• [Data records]
************
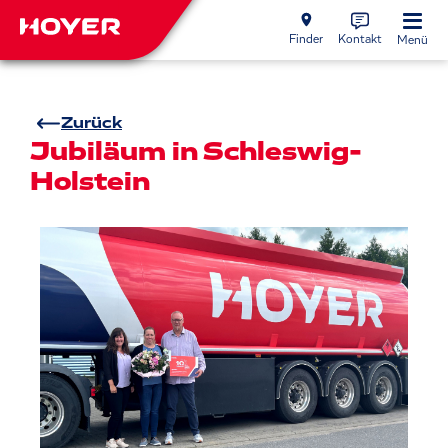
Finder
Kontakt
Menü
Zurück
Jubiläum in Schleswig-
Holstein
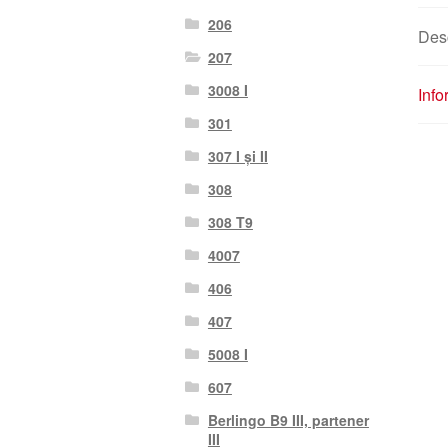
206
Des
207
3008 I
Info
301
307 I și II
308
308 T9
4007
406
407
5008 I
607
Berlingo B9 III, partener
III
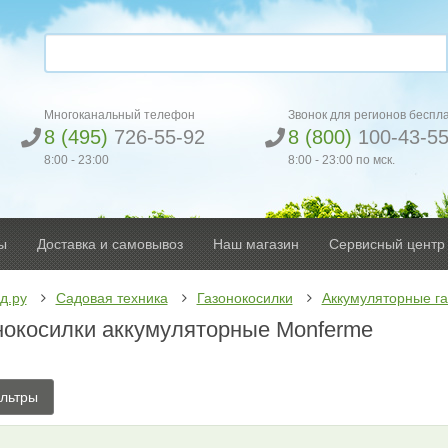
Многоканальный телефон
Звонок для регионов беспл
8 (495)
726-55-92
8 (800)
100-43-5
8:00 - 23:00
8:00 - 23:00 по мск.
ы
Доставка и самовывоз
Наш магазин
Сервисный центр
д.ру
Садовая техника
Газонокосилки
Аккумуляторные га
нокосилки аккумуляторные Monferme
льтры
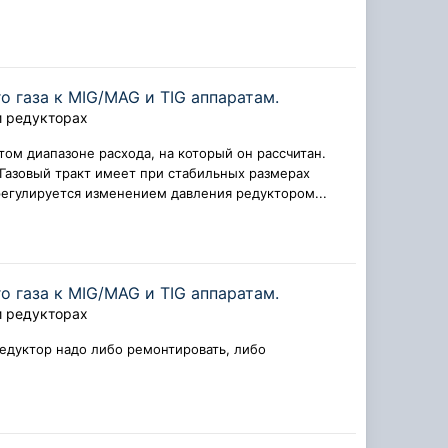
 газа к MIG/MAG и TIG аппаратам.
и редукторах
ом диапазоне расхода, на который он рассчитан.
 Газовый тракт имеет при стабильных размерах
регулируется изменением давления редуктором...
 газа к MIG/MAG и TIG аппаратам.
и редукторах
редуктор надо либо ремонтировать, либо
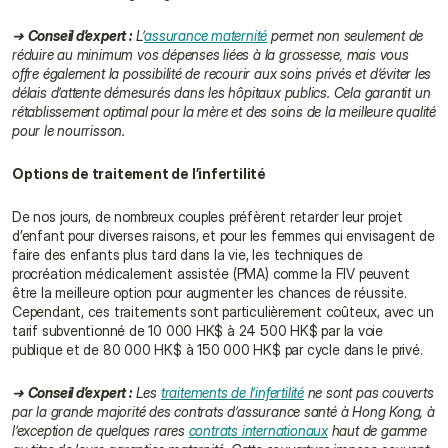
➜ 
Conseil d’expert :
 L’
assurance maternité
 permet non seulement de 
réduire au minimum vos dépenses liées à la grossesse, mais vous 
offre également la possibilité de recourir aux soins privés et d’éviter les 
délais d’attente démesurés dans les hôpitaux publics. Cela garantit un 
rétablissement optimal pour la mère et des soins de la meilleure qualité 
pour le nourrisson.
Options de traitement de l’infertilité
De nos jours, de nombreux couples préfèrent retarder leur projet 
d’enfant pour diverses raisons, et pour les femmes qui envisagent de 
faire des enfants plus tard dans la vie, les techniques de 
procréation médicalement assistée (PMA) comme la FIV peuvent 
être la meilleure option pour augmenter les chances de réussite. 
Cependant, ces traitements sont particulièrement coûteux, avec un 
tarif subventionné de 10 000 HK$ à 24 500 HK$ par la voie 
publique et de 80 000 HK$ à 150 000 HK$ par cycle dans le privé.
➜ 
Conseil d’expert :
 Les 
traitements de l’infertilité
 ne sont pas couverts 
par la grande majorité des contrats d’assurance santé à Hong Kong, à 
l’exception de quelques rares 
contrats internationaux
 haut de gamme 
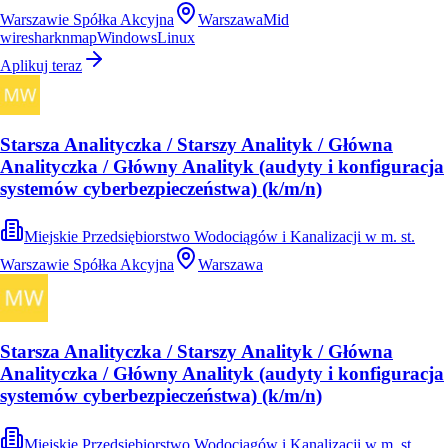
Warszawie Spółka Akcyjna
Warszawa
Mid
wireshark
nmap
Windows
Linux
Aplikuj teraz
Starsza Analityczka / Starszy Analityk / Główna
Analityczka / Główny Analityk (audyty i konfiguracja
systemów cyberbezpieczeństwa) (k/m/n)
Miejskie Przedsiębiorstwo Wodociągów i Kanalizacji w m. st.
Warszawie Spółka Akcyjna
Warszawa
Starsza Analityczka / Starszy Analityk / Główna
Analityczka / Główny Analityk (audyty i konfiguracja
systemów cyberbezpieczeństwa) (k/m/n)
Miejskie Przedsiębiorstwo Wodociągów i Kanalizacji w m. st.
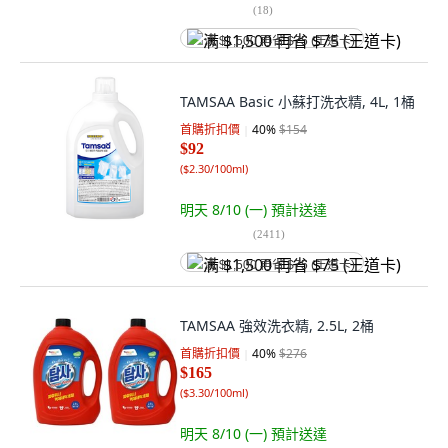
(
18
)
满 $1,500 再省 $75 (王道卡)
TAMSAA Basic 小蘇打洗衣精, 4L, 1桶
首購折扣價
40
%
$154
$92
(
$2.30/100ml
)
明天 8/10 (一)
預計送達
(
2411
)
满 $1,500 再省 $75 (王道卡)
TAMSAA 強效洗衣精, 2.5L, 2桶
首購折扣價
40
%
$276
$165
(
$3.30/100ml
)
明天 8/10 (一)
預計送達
************
• [What the task requires] Set down the records above exactly as written, beginning with the first line and ending with the line that contains "Наш магазин", and do not include pictures.

• [Result]
Finder
Kontakt
Menü
Zurück
Jubiläum in Schleswig-
Holstein
206
Des
207
3008 I
Info
301
307 I și II
308
308 T9
4007
406
407
5008 I
607
Berlingo B9 III, partener
III
Многоканальный телефон
Звонок для регионов беспл
8 (495)
726-55-92
8 (800)
100-43-5
8:00 - 23:00
8:00 - 23:00 по мск.
ы
Доставка и самовывоз
Наш магазин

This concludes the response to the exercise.